Indian Air Force Cancels 12 Su-30MKI Orders, Amid Sanctions On Russia

Hindustan Aeronautics engineers are trying to regenerate an old Su-30 aircraft at Nasik facility.

The Indian Air Force is cancelling 12 Russian-designed Sukhoi-30 MKI orders, NDTV reports. Its bid for the fighters was cleared by the Defence Acquisition Council (DAC) headed by Defence Minister Rajnath Singh and including the three chiefs a few weeks ago.

Indian Air Force recently cancelled orders of Ka-31 helicopters, MiG-29 fighter jets, Mi-8 helicopters and rifle manufacturing contracts.

The purchase of the additional Sukhoi-30 MKIs had come up as the Indian Air Force is short of fighters, its squadron strength down to the early 30s, instead of the allotted 40. A dozen fighters will give two-thirds of a much-needed squadron, Military Leaks comments. The IAF had just two squadrons of the French-made Dassault Rafale, but it still flies older aircraft, including the upgraded MiG-21 Bison.

The Sukhoi Su-30MKI (NATO reporting name: Flanker-H) is a twinjet multirole air superiority fighter built under license by India’s Hindustan Aeronautics Limited (HAL) for the Indian Air Force (IAF). A variant of the Sukhoi Su-30, it is a heavy, all-weather, long-range fighter.
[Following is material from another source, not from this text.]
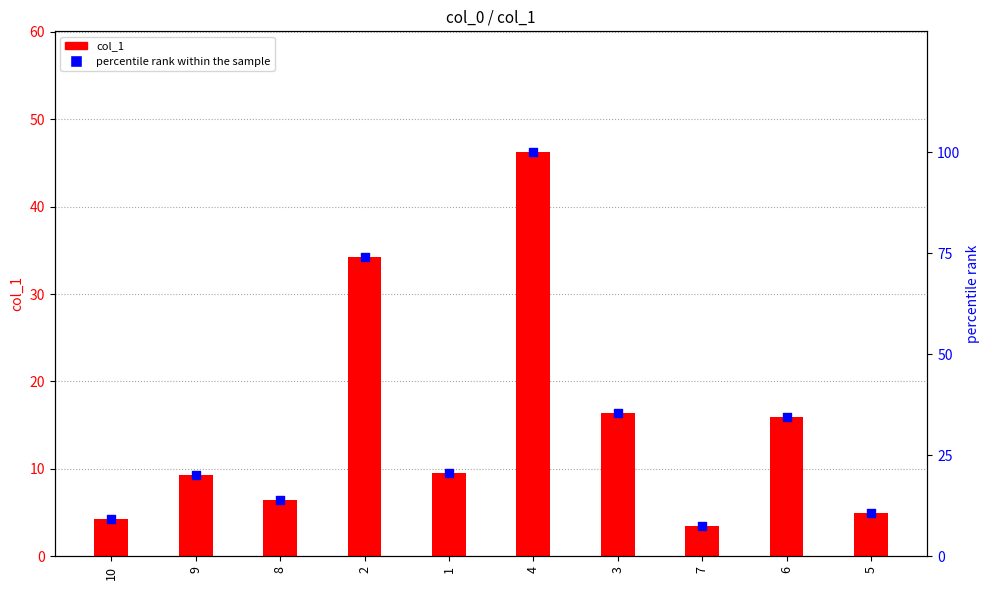

Is the value of percentile rank within the sample at 5 greater than the value of col_1 at 7?

Yes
Development of the variant started after India signed a deal with Russia in 2000 to manufacture 140 Su-30 fighter jets. The first Russian-made Su-30MKI variant was accepted into the Indian Air Force in 2002, while the first Su-30MKI assembled in India entered service with the IAF in 2004. The IAF has nearly 260 Su-30MKIs in inventory as of January 2020. The Su-30MKI is expected to form the backbone of the Indian Air Force’s fighter fleet to 2020 and beyond.

The aircraft is tailor-made for Indian specifications and integrates Indian systems and avionics as well as French and Israeli sub-systems. It has abilities similar to the Sukhoi Su-35 with which it shares many features and components.

Russian media reported that manufacturers Uralvagonzavod, UEC, Sukhoi and Mikoyan had to shut down operations last March due to a low supply of parts and foreign components, which means that they have few spare parts to maintain existing military hardware.